Got an xp4 for xmas for my african tank!


----------



## jhj0112 (Jul 30, 2013)

nice scores you guys!! I hope there will be some left for me tomorrow as I will be shopping for fish stuff.. all over the lower mainland!! (aquarium west to petsuperstore in surrey) lol


----------



## gabriel_bc (Dec 1, 2012)

Nothing at the store, but my angels laid eggs a week ago. The fry are almost at the free-swimming stage. Having done his duty, I put the male in with another female, and she paired with him and laid eggs yesterday.


----------



## Momobobo (Sep 28, 2010)

Sadly nothing this year, tanks are all full and all my money went into scuba gear :lol:


----------



## The Guy (Nov 26, 2010)

Got a great deal on a Vertex Omega 150 skimmer from J&L $100 off the regular price at their boxing day sale.


----------



## Atom (Apr 21, 2010)

I splurged and bid on 3 Bettas on Aquabid.
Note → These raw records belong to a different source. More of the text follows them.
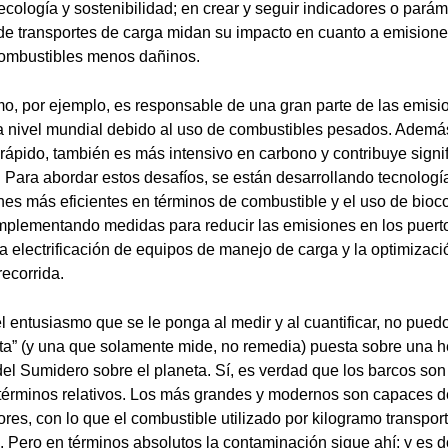
 ecología y sostenibilidad; en crear y seguir indicadores o pará
de transportes de carga midan su impacto en cuanto a emisione
 combustibles menos dañinos.
imo, por ejemplo, es responsable de una gran parte de las emis
a nivel mundial debido al uso de combustibles pesados. Además
ápido, también es más intensivo en carbono y contribuye signif
 Para abordar estos desafíos, se están desarrollando tecnologí
es más eficientes en términos de combustible y el uso de bioc
plementando medidas para reducir las emisiones en los puerto
a electrificación de equipos de manejo de carga y la optimizaci
recorrida.
l entusiasmo que se le ponga al medir y al cuantificar, no pued
rita” (y una que solamente mide, no remedia) puesta sobre una he
l Sumidero sobre el planeta. Sí, es verdad que los barcos son
términos relativos. Los más grandes y modernos son capaces d
ores, con lo que el combustible utilizado por kilogramo transpo
 Pero en términos absolutos la contaminación sigue ahí; y es d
No sales of course.


----------



## jhj0112 (Jul 30, 2013)

went to several LFSs today. not much at aquarium west -.-, picked up a couple of GBRs( really nice looking) and ottos from charles, 2 gold face electric blue rams ($7.50 each!!) at kinged, 4 neon dwarf rainbow ($10 for 4!) at petsuperstore in surrey! awesome deals still available in town!


----------



## nigerian prince (Mar 8, 2013)

ottos are champs, i have a nice group of them myself, a good buy haha


jhj0112 said:


> went to several LFSs today. not much at aquarium west -.-, picked up a couple of GBRs( really nice looking) and ottos from charles, 2 gold face electric blue rams ($7.50 each!!) at kinged, 4 neon dwarf rainbow ($10 for 4!) at petsuperstore in surrey! awesome deals still available in town!


----------